We check both parameters. If both are okay, we use the inner-function and call it with the value from our second parameters. A little bit, like our map function, but here the mapping-function is wrapped in the result-type.
Wait, a function wrapped in a result type. That is exactly the same thing our map function return in the first part of our "magic spell".
Okay, before we continue and to complete the apply-function, in case one of the parameters contains an error, the apply-function returns this error.

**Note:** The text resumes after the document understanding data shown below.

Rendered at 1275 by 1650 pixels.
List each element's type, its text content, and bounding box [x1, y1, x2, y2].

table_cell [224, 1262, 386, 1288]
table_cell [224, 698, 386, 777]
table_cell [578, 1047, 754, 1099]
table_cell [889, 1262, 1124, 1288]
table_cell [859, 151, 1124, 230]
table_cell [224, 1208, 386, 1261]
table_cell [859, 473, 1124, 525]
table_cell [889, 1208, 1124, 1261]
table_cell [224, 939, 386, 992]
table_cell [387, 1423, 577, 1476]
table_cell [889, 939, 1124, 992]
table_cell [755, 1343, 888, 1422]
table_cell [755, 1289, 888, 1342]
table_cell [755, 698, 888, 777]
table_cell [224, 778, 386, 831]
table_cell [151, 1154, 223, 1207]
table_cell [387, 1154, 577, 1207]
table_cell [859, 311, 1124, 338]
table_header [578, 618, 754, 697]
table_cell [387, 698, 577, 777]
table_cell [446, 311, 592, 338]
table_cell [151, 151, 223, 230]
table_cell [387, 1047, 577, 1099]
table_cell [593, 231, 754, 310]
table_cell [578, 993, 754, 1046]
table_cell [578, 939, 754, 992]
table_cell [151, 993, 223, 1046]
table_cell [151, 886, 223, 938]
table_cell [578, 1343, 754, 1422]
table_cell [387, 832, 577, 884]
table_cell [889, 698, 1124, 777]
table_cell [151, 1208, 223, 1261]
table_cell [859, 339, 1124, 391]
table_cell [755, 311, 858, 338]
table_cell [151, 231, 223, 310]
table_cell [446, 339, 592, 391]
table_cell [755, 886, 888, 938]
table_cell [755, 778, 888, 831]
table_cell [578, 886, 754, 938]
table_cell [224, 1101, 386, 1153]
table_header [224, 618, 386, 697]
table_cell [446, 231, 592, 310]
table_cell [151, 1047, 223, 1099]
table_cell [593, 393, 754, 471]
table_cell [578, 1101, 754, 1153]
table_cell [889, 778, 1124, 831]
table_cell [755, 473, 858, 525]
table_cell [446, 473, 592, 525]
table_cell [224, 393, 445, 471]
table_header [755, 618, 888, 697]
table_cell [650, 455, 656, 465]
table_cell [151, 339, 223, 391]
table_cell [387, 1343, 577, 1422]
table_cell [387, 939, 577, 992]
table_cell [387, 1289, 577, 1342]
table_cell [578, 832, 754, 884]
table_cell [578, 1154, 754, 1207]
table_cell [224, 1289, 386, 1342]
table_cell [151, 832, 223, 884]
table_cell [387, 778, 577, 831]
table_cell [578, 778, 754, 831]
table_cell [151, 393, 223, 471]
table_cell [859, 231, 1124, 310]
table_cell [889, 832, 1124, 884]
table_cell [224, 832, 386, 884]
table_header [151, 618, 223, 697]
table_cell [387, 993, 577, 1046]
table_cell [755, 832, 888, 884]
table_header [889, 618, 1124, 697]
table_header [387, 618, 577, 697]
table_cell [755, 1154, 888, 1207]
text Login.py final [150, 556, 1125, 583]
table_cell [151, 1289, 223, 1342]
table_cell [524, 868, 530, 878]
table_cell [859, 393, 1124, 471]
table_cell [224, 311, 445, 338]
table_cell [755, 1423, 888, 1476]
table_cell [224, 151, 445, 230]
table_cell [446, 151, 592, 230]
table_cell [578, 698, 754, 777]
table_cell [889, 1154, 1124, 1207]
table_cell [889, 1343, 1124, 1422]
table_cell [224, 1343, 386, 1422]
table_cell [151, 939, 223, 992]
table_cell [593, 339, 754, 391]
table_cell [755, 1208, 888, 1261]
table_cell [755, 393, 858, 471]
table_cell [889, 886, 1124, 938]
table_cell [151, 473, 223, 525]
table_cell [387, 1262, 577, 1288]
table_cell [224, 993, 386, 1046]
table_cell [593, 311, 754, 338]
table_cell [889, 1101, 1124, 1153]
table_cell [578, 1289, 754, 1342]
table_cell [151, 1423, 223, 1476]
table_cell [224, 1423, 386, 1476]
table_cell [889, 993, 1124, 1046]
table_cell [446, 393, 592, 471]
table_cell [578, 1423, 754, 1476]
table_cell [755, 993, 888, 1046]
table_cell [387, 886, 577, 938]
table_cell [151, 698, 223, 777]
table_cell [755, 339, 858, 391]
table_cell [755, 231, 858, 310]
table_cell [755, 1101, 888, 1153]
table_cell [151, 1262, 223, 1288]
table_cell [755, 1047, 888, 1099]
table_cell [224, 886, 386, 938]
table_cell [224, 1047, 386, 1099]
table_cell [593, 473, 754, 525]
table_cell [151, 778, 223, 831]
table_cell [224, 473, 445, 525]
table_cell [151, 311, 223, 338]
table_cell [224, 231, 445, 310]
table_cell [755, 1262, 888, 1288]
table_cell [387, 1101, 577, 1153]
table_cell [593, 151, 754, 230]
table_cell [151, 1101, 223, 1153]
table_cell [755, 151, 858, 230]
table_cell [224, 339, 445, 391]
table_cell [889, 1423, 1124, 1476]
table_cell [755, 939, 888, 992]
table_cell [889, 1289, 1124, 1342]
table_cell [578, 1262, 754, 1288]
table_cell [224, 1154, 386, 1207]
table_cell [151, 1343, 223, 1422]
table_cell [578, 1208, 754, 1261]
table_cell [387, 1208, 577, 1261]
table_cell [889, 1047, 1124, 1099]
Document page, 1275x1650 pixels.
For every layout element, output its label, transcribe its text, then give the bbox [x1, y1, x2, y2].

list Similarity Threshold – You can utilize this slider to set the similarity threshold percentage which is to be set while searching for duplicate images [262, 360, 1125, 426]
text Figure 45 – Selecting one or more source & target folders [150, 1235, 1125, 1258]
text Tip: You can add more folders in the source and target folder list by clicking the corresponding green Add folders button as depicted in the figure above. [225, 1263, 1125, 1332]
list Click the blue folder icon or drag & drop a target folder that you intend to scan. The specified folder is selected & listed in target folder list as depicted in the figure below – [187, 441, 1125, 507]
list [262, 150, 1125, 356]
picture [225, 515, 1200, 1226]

Now we have all to understand our black magic spell:
myfunction <!> resultValue1 <*> resultValue1 <*> resultValue2
Let's do it step by step now:
Step 1 (the map function):
let firstStep = myfunction <!> resultValue1
// or
let firstStep = Result.map myfunction resultValue1
we get, as mentions a function (int -> int -> int) wrapped in a result (OK)
Step 2 (the first appearence of our apply function):
let secondStep = myfunction <!> resultValue1 <*> resultValue1
// or
let secondStep = (myfunction <!> resultValue1) <*> resultValue1
// better
let secondStep = firstStep <*> resultValue1
// or, the same without the operator:
let secondStep = apply firstStep resultValue1
In this step our function, which came as a result from our first step, will be "unpacked" and called with the next value from the second parameter (our resultValue1). We make another partial application. Because our function from the firstStep has 2 parameters to work with and we apply only one of them. Like here:
// function with the signature: int -> int -> int
let nextFunc a b =
a + b
let nextFunc10 = nextFunc 10 // resturns a function int->int
The apply function here returns a new function with only one parameter left, wrapped in a result-type.
Step 3 (another apply - last step):
let thirdStep = myfunction <!> resultValue1 <*> resultValue1 <*> resultValue1
// or
let thirdStep = (myfunction <!> resultValue1 <*> resultValue1) <*> resultValue1
// better:
let thirdStep = secondStep <*> resultValue1
// or, the same without the operator:
let thirdStep = apply secondStep resultValue1
Here we doing the same, as in the step before. We unpack our function, which is return from the second step and which has one input parameter left, and we run it with the unpacked second parameter, our resultValue1.
And with this step our whole back magic spell from above is solved. We get actually our result wrapped in a result-type.
Here again the whole snippet, with all steps inside:
let apply f x =
match f,x with
| Ok f, Ok x -> Ok (f x)
| Error e, _ -> Error e
| _, Error e -> Error e
let (<!>) = Result.map
let (<*>) = apply
let myfunction (a:int) (b:int) (c:int) =
a + b + c
let resultValue1 = Ok 2
let resultValue2 = Error "ups!"
// returns Error "ups!" because, one of the parameter is an error
let res1:Result<int,string> =
myfunction <!> resultValue1 <*> resultValue1 <*> resultValue2
// return Ok 6, because 2 + 2 + 2 is 6 wrapped in an OK
let res2:Result<int,string> =
myfunction <!> resultValue1 <*> resultValue1 <*> resultValue1
let firstStep:Result<int->int->int,string> =
Result.map myfunction resultValue1
let secondStep:Result<int->int,string> =
apply firstStep resultValue1
let thirdStep:Result<int,string> =
apply secondStep resultValue2
I hope this explanation helps, it's the way I get my head around this applicative thing.
I know, maybe it is the same as Scott wrote in his blog post and likely he did a better job to describe this topic at all. But this is how I got my head around it later, without to check again the blog post from Scott.